The Diggers and Dealers Mining Forum has has secured Professor Nouriel Roubini as the key note presenter at the 2009 mining forum to be held in Kalgoorlie in August 2009.
According to Diggers and Dealers organisers, Professor Roubini is recognised as one of the leading economic commentators in the world and recently was a significant participant at the Davos Economic Forum in Switzerland.
In September 2006 Professor Roubini announced to a sceptical International Monetary Fund (IMF) that an economic crisis was brewing.
He warned that in the coming years the United States was likely to face a once in a lifetime housing bust, an oil shock, sharply declining consumer confidence and, ultimately, a deep recession.

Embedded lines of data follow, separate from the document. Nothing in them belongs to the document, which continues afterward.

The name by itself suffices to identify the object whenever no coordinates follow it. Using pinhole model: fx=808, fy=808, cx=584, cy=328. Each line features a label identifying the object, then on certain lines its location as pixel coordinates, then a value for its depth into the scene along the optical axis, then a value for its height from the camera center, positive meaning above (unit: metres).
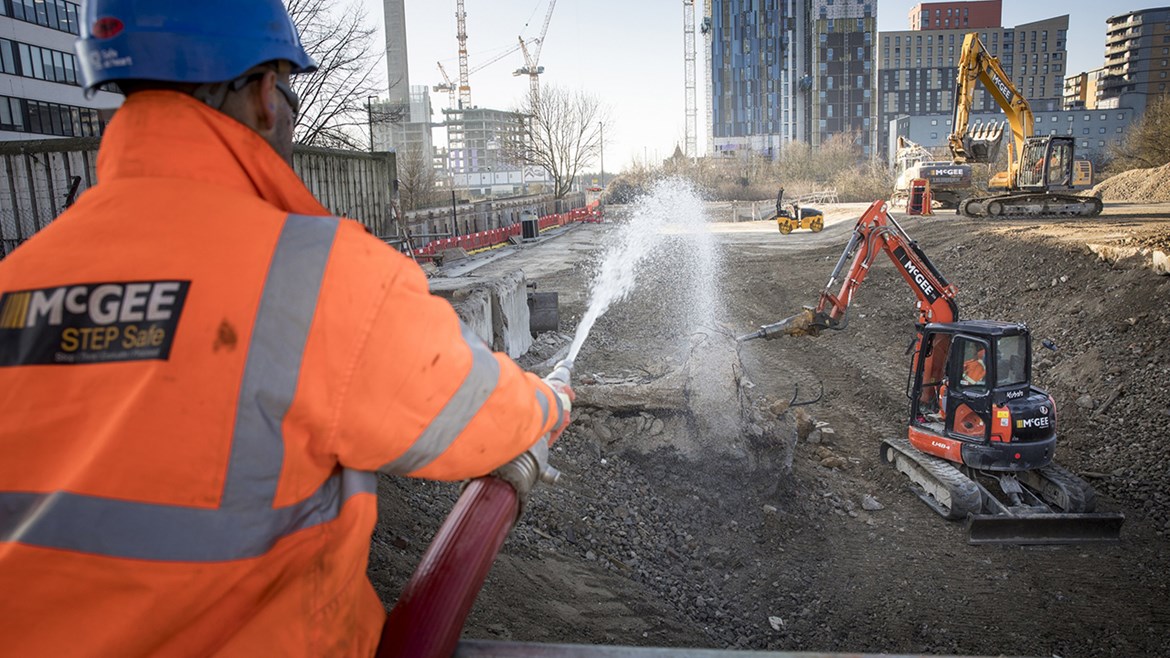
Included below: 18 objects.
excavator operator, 9.91 -2.35
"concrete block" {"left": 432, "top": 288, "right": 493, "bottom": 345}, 9.94 -1.41
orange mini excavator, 8.91 -3.23
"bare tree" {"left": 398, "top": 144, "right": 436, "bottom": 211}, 36.41 +0.78
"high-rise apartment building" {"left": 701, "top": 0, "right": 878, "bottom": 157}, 113.56 +16.06
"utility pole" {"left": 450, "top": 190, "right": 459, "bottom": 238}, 29.15 -0.92
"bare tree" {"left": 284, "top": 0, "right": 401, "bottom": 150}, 22.06 +3.20
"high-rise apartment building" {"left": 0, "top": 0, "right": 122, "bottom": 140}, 34.78 +6.04
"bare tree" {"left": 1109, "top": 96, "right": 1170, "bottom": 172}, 38.53 +1.40
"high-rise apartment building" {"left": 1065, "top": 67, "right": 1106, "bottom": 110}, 118.56 +12.91
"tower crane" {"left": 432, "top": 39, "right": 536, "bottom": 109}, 141.38 +18.96
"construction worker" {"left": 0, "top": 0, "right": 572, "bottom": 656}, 1.24 -0.30
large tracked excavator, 25.22 +0.35
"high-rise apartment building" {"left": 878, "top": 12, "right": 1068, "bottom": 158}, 119.00 +16.93
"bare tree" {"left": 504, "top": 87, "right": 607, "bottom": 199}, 52.88 +3.39
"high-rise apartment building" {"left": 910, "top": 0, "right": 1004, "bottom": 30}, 127.06 +25.97
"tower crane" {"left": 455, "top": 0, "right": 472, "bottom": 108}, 136.50 +22.40
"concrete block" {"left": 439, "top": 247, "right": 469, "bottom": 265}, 23.81 -1.77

He accurately foresaw homeowners defaulting on mortgages, trillions of dollars of mortgage backed securities unravelling worldwide and the global financial system shuddering to a halt.
He was labelled ‘Dr Doom’ for his then ‘pessimistic view on the world economy’.
According to organizers, he is now recognised as a sage, and in 2009 Prospect Magazine voted him number two on the list of the world’s greatest living public intellectuals.
Diggers and Dealers Chairman Barry Eldridge said the inclusion of Professor Roubini at the mining forum reflects the commitment of Diggers and Dealers to maintain the premium quality of the forum and an ongoing commitment to leadership in providing the best access to relevant information for all attendees.
“We are in unchartered waters and obtaining first hand insight from a professional such as Professor Roubini, who is working with world leaders and has a unique understanding of where the world economy is, should be of vital importance to anyone who has an ongoing involvement in the resources or general investment industry,” Eldridge said.
Diggers and Dealers has secured an exclusive commitment from Professor Roubini and Diggers and Dealers will be his only public appearance while in Australia.
Eldridge confirmed that registrations for the 2009 Diggers and Dealers mining forum remains high, with 400 positions remaining.